(Collected data entries)
----

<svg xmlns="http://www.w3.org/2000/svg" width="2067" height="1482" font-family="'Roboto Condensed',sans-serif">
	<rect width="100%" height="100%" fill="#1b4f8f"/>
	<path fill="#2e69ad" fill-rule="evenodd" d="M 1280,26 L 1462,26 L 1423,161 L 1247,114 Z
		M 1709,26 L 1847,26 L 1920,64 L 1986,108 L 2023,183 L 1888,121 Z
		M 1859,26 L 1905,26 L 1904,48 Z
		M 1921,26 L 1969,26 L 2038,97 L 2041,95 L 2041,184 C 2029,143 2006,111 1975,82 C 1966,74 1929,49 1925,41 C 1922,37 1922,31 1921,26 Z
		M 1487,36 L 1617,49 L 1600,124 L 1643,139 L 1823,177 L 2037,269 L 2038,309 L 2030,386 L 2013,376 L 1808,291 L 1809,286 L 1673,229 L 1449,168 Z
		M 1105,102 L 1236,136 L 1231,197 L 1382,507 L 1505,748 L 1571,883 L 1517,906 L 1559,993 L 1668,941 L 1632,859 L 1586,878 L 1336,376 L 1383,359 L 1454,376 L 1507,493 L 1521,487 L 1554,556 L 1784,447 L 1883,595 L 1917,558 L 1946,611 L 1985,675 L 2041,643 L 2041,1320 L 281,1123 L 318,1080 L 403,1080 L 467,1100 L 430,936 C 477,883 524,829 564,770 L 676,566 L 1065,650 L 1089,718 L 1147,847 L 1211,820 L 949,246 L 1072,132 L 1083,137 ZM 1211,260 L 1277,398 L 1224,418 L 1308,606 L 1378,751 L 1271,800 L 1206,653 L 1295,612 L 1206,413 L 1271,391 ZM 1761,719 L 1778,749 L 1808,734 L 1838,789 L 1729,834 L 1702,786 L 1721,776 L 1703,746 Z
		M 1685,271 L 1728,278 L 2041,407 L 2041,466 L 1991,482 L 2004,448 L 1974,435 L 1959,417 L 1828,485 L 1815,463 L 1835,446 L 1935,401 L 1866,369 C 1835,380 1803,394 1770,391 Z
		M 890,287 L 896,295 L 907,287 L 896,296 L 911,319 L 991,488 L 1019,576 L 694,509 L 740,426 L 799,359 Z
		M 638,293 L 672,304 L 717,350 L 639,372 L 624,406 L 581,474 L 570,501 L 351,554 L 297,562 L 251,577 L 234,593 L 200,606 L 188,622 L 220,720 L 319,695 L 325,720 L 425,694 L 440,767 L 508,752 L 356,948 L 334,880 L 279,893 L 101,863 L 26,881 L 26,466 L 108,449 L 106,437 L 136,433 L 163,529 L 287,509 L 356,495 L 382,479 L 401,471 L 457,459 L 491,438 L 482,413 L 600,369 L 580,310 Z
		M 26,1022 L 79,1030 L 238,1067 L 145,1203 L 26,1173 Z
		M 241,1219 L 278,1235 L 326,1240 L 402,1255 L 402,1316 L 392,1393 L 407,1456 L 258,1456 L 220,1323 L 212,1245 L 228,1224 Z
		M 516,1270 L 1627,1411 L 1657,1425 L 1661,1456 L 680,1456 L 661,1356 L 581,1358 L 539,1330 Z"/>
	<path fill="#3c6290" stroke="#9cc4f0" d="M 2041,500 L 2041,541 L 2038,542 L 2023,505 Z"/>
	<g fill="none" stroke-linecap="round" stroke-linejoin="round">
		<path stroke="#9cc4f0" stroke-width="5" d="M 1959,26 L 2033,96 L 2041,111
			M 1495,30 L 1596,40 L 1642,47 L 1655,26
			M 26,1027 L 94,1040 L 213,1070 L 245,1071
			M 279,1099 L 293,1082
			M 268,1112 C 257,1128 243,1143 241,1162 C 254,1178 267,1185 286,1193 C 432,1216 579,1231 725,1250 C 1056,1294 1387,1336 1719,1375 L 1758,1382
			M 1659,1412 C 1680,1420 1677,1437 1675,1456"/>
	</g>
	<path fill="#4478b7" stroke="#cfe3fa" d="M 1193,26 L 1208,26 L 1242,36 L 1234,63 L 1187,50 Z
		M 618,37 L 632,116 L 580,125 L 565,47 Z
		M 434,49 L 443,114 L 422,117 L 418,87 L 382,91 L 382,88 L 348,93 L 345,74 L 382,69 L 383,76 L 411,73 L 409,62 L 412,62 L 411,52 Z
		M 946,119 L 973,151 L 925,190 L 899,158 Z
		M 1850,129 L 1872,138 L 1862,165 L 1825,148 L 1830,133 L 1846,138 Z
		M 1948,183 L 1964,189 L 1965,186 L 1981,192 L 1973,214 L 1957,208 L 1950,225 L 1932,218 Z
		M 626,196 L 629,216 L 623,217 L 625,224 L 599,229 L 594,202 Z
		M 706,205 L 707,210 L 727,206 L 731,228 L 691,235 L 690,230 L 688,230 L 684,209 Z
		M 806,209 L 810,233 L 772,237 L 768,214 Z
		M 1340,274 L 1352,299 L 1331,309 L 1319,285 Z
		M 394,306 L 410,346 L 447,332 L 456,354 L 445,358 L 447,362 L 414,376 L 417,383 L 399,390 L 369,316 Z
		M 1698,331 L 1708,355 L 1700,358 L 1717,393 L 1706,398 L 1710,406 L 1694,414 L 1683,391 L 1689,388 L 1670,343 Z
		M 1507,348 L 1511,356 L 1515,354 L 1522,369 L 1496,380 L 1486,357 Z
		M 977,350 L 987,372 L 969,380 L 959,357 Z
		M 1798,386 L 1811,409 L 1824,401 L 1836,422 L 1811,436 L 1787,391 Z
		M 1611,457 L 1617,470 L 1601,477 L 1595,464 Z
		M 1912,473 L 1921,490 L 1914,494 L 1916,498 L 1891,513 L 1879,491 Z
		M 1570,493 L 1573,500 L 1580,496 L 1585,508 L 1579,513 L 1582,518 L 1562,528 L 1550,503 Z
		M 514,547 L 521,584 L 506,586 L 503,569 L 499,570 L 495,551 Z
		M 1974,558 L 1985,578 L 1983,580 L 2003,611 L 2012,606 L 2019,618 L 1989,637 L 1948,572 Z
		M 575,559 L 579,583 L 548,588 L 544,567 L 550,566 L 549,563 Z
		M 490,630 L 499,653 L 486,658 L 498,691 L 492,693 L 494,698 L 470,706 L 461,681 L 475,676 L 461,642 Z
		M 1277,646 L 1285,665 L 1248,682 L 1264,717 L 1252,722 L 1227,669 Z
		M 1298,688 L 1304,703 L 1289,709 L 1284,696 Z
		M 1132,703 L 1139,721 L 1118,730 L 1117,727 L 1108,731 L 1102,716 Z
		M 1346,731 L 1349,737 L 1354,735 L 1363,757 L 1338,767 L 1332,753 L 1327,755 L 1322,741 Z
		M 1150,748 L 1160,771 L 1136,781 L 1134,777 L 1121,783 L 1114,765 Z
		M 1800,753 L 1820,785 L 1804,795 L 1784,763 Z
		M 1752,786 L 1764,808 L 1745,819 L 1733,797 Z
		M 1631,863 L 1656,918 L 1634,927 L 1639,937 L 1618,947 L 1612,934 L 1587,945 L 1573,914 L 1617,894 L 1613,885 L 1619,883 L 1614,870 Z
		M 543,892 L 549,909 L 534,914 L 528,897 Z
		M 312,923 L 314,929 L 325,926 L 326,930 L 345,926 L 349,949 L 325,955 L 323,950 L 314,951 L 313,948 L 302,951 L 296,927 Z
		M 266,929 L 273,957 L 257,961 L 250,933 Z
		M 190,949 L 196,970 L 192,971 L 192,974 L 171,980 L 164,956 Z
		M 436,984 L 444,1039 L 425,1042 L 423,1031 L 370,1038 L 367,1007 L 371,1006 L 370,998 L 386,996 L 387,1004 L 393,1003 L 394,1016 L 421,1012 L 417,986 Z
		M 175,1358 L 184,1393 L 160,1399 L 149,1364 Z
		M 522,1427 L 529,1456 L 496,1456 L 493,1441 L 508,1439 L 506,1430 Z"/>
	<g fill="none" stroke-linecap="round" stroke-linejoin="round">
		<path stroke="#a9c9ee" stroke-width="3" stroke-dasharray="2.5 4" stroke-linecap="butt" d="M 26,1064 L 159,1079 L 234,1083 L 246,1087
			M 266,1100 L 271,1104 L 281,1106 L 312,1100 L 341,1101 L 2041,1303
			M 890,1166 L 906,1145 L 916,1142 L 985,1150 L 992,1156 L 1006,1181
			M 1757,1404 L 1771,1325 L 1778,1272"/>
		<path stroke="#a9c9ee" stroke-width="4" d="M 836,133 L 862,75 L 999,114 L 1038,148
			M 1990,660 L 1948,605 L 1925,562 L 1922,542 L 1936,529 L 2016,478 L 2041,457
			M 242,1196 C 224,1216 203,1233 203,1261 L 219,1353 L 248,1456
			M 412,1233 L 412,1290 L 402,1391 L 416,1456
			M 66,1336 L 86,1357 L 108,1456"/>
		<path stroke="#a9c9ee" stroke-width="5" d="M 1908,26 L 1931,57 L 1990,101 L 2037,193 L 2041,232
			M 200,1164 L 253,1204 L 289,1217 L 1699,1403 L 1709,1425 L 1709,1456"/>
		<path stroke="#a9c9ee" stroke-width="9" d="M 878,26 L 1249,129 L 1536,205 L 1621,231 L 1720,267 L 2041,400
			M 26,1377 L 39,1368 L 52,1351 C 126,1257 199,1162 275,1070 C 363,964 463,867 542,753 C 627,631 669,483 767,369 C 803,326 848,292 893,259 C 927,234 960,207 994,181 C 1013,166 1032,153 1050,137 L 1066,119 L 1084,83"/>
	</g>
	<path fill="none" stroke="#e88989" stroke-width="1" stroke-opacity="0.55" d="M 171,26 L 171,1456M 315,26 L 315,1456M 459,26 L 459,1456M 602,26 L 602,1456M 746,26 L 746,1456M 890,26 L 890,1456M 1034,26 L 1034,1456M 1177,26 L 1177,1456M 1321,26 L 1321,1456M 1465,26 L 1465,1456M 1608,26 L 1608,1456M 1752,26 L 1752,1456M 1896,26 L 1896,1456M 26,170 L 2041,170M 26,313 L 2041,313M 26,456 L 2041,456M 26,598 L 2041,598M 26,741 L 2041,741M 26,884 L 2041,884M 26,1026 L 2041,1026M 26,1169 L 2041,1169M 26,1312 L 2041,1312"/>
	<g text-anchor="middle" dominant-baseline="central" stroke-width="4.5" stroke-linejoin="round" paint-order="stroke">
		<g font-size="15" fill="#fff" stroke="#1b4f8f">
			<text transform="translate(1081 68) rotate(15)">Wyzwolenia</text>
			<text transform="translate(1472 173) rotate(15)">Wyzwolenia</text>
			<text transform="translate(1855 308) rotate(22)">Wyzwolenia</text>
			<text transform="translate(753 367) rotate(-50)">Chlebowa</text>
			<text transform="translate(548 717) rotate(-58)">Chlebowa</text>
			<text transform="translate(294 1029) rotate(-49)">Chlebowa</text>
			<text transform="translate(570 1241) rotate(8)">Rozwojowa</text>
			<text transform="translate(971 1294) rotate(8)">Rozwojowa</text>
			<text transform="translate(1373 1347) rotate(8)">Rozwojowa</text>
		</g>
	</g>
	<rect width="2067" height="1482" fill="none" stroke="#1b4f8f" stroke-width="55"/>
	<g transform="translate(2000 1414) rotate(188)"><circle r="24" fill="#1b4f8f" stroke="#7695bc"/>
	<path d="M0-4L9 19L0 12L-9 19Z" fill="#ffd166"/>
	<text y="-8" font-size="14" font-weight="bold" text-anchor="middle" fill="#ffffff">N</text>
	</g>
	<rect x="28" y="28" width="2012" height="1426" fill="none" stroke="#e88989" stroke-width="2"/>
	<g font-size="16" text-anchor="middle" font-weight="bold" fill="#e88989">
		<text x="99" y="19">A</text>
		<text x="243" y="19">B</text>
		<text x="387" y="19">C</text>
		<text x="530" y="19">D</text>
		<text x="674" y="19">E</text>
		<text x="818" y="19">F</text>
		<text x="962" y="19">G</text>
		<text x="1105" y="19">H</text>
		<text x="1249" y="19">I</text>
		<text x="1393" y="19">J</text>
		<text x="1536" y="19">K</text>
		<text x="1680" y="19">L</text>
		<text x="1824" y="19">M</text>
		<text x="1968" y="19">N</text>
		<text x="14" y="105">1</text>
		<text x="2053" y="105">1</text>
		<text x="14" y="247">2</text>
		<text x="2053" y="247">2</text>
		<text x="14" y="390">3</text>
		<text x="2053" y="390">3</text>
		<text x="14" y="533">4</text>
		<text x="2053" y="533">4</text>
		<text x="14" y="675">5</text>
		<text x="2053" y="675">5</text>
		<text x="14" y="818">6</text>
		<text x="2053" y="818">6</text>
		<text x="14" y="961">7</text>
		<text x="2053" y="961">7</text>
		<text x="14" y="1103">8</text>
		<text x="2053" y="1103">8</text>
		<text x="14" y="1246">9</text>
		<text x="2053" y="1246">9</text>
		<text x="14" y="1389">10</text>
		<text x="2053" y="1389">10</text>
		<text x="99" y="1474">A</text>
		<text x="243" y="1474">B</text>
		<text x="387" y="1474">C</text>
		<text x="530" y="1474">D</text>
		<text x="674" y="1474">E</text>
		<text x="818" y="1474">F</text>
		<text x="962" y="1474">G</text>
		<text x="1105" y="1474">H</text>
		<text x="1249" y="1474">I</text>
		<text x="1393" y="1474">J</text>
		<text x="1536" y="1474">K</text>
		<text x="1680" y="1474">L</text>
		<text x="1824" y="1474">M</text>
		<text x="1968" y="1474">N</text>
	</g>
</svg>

----

[What the exercise asks]
Reproduce, exactly as they stand in the data above, the lines from the one that holds "M 1277,646 L" to the one that holds "999,114 L 1038,148", inclusive.

[Solved problem]
		M 1277,646 L 1285,665 L 1248,682 L 1264,717 L 1252,722 L 1227,669 Z
		M 1298,688 L 1304,703 L 1289,709 L 1284,696 Z
		M 1132,703 L 1139,721 L 1118,730 L 1117,727 L 1108,731 L 1102,716 Z
		M 1346,731 L 1349,737 L 1354,735 L 1363,757 L 1338,767 L 1332,753 L 1327,755 L 1322,741 Z
		M 1150,748 L 1160,771 L 1136,781 L 1134,777 L 1121,783 L 1114,765 Z
		M 1800,753 L 1820,785 L 1804,795 L 1784,763 Z
		M 1752,786 L 1764,808 L 1745,819 L 1733,797 Z
		M 1631,863 L 1656,918 L 1634,927 L 1639,937 L 1618,947 L 1612,934 L 1587,945 L 1573,914 L 1617,894 L 1613,885 L 1619,883 L 1614,870 Z
		M 543,892 L 549,909 L 534,914 L 528,897 Z
		M 312,923 L 314,929 L 325,926 L 326,930 L 345,926 L 349,949 L 325,955 L 323,950 L 314,951 L 313,948 L 302,951 L 296,927 Z
		M 266,929 L 273,957 L 257,961 L 250,933 Z
		M 190,949 L 196,970 L 192,971 L 192,974 L 171,980 L 164,956 Z
		M 436,984 L 444,1039 L 425,1042 L 423,1031 L 370,1038 L 367,1007 L 371,1006 L 370,998 L 386,996 L 387,1004 L 393,1003 L 394,1016 L 421,1012 L 417,986 Z
		M 175,1358 L 184,1393 L 160,1399 L 149,1364 Z
		M 522,1427 L 529,1456 L 496,1456 L 493,1441 L 508,1439 L 506,1430 Z"/>
	<g fill="none" stroke-linecap="round" stroke-linejoin="round">
		<path stroke="#a9c9ee" stroke-width="3" stroke-dasharray="2.5 4" stroke-linecap="butt" d="M 26,1064 L 159,1079 L 234,1083 L 246,1087
			M 266,1100 L 271,1104 L 281,1106 L 312,1100 L 341,1101 L 2041,1303
			M 890,1166 L 906,1145 L 916,1142 L 985,1150 L 992,1156 L 1006,1181
			M 1757,1404 L 1771,1325 L 1778,1272"/>
		<path stroke="#a9c9ee" stroke-width="4" d="M 836,133 L 862,75 L 999,114 L 1038,148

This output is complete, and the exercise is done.